• We tested the effects of varying the membrane/nucleoid diffusion constants: in the wild-type model, D₃ was set to zero. However, setting it equal to 0.006 m m²·s^-1 (the same as the other membrane/nucleoid diffusion constants) did not appreciably alter our results (with the exception of widening the Soj membrane distribution, see Fig. 5). Setting D₄ = D₅ = 0 m m²·s^–1 also did not significantly alter the model dynamics. However, setting D₂ = 0 m m²·s^–1 did destroy the Soj relocations. The key point here is that the membrane/nucleoid diffusion constants must be small compared with the cytoplasmic diffusion constants; with the exception of removing Soj nucleoid diffusion altogether, their precise values appear to be unimportant. Varying the cytoplasmic diffusion of Soj also had only a weak effect on the Soj dynamics: any diffusion constant larger than about D₁ = 1 m m²·s^–1 yielded significant Soj relocations.

• We also varied the reaction rates: Soj relocations persisted even when k₁, k₂, k₃, k₅, s ₁, and s ₂ were each separately increased by a factor of 2. However, increasing k₄ and k₆ by a factor of 2 did abolish the relocations. Separately reducing k₄, k₆, and s ₃ by a factor of 2 again led to Soj relocations. Hence, the Soj relocations are fairly robust to changes in the kinetic constants. The variations in k₁, k₂, k₃, k₄, s ₁, and s ₂ were performed on the Spo0J19 mutant model I, and the variations in k₅, k₆, and s ₃ on the wild-type model.

• We altered the exponents governing the cooperativity of the Soj binding/unbinding dynamics. Setting either s ₁ or s ₃ to zero, with all other parameters having their wild-type values, suppressed the Soj relocations. Setting s ₂ to zero abolished relocations in simulations of the Spo0J19 mutant (both models). Cooperativity, therefore, appears to be an important element in generating realistic Soj dynamics. However, provided the s terms are nonzero, there is still flexibility in the choice of the exponents in the cooperativity terms (previously set equal to 2 for the s ₁ and s ₃ terms, and unity for the s ₂ term). For example, using otherwise wild-type parameters but setting the exponent to 1.5 for the s ₁ and s ₂ terms and with s ₁ and s ₂ increased by factors of 10 and 40 also yielded Soj relocations, albeit of an increased frequency and reduced amplitude. Using an exponent of 2.5 for the s ₁ and s ₂ terms and with s ₁ and s ₂ reduced by factors of 20 and 10, relocations were observed to be similar to those in the wild-type model.

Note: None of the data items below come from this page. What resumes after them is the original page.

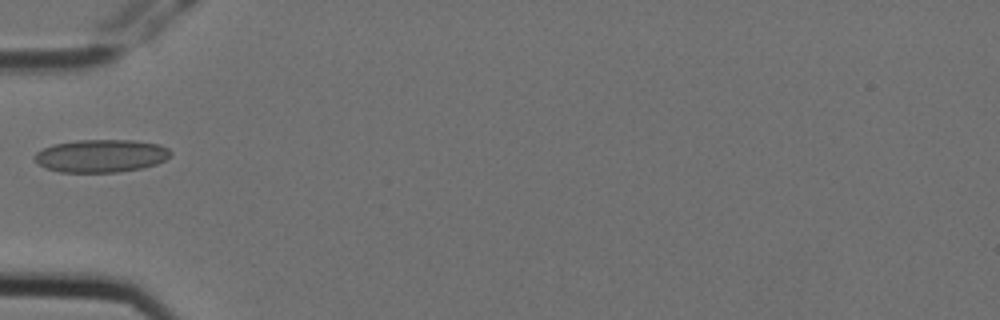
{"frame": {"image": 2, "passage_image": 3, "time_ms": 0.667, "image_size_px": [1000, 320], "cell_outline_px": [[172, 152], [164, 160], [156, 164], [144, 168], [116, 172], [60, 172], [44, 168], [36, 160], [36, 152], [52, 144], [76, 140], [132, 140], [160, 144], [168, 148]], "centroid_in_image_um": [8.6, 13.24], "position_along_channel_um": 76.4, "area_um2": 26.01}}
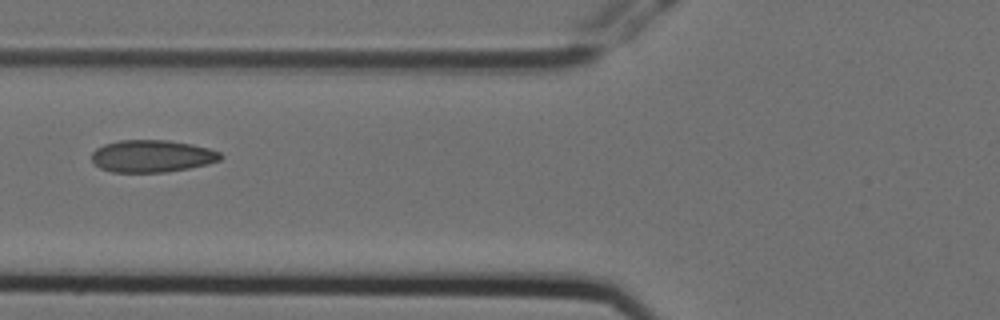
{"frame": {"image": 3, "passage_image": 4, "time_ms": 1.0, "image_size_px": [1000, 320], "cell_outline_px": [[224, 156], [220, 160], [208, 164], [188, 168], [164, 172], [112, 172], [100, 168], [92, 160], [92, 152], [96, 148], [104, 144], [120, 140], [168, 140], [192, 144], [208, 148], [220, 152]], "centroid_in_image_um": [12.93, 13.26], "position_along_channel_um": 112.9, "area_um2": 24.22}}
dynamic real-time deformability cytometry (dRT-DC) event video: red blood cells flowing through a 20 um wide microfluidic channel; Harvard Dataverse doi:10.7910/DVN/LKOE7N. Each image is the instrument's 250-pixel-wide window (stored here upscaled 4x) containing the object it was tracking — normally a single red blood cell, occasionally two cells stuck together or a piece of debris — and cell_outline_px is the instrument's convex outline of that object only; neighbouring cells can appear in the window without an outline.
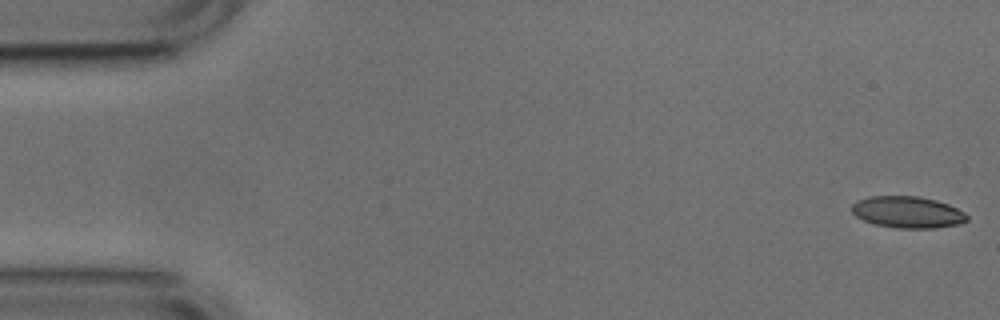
{"species": "common noctule bat (a hibernating species)", "species_latin": "Nyctalus noctula", "temperature_condition": "cold", "stored_images_in_passage": 52, "camera_frame_rate_fps": 3000, "um_per_image_px": 0.085, "animal": {"sex": "male", "body_mass_g": 17.9, "forearm_length_mm": 54.2}, "frame": {"image": 1, "passage_image": 1, "time_ms": 0.0, "image_size_px": [1000, 320], "cell_outline_px": [[968, 220], [960, 224], [936, 228], [900, 228], [876, 224], [864, 220], [856, 216], [852, 212], [852, 204], [856, 200], [868, 196], [920, 196], [936, 200], [948, 204], [964, 212], [968, 216]], "centroid_in_image_um": [77.15, 18.02], "position_along_channel_um": 7.8, "area_um2": 21.27}}
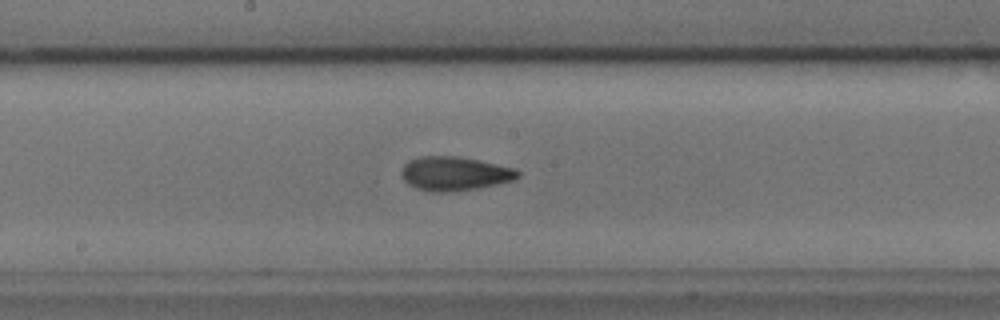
{"frame": {"image": 2, "passage_image": 27, "time_ms": 8.667, "image_size_px": [1000, 320], "cell_outline_px": [[520, 176], [512, 180], [480, 188], [440, 192], [432, 192], [416, 188], [408, 184], [404, 180], [400, 172], [404, 164], [408, 160], [420, 156], [460, 156], [480, 160], [516, 168], [520, 172]], "centroid_in_image_um": [38.63, 14.74], "position_along_channel_um": 209.6, "area_um2": 23.18}}
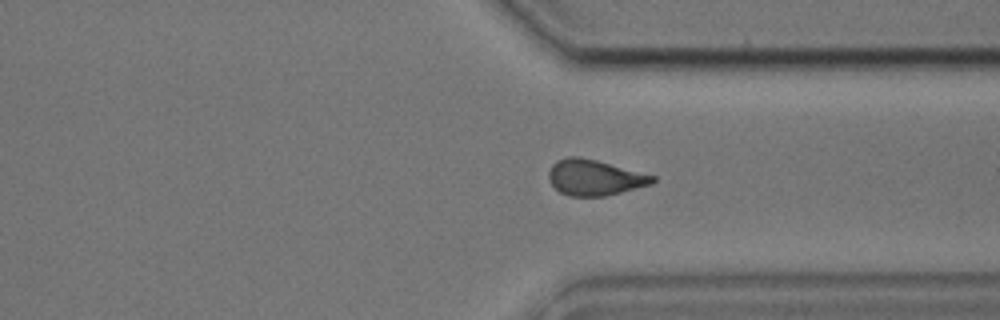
{"frame": {"image": 3, "passage_image": 39, "time_ms": 12.667, "image_size_px": [1000, 320], "cell_outline_px": [[656, 180], [652, 184], [604, 196], [568, 196], [560, 192], [548, 180], [548, 172], [552, 164], [556, 160], [568, 156], [580, 156], [596, 160], [656, 176]], "centroid_in_image_um": [50.51, 15.08], "position_along_channel_um": 360.9, "area_um2": 21.62}, "authors_computed_cell_mechanics": {"area_um2": 21.9929, "velocity_mm_per_s": 3.7892, "shape_relaxation_time_tau1_ms": 6.4359, "shape_relaxation_time_tau2_ms": 2.0326, "deformation_change_tau1": 0.1504, "deformation_change_tau2": 0.0891}}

• We also tested several variations on the nature of the cooperative Soj unbinding from the nucleoid. For example, we altered the model so that the Spo0J condensation process was cooperative, meaning that the Spo0J condensed preferentially where condensed Spo0J was already present. A high local density of condensed Spo0J could then be responsible for the cooperativity in the Soj expulsion process. However, despite some effort, these modifications suppressed the Soj dynamics. Hence, we currently favor our model where the Soj catalyzes its own disassociation in the presence of condensed Spo0J. However, given the complexity of the Spo0J/chromosome condensation, we cannot rule out the possibility that this failure is a consequence of an oversimplification in our modeling. To test this point further, more data are needed so that more realistic models can be constructed of the Spo0J/chromosome reorganization dynamics.

• Adding protein production and degradation with a Soj half-life of 30 min did not significantly alter the dynamics in simulated wild-type cells.

• We also tested a model where the requirement that Soj first bind to the polar membrane before rebinding to the nucleoid was relaxed. In this implementation, there was only a single species of cytoplasmic Soj. This form was assumed able to bind to either the nucleoid or MinD/polar membrane (by using the same k₁ and k₅ terms as in the wild-type model equations): these regions simply competed for Soj binding. However, using this modified model, we were unable to reproduce the results found in experiments. The difficulty here is that to obtain relocations in simulated wild-type cells, the Soj must be able to bind relatively easily to any given nucleoid. However, in filamentous cells, this ability has the consequence that it is easy for the Soj to diffuse away and populate nucleoids well away from polar regions. In essence, the presence of extra Soj binding sites close to the poles is insufficient to "pin" the Soj close to the pole and prevent the Soj from diffusing away. Finally, we mention that this model is also made less likely by experimental results in minD mutants, where membrane Soj binding is prevented and the Soj dynamics virtually abolished (at least in exponential phase). This behavior is not what one would expect if the MinD/polar membrane were simply competing for Soj binding.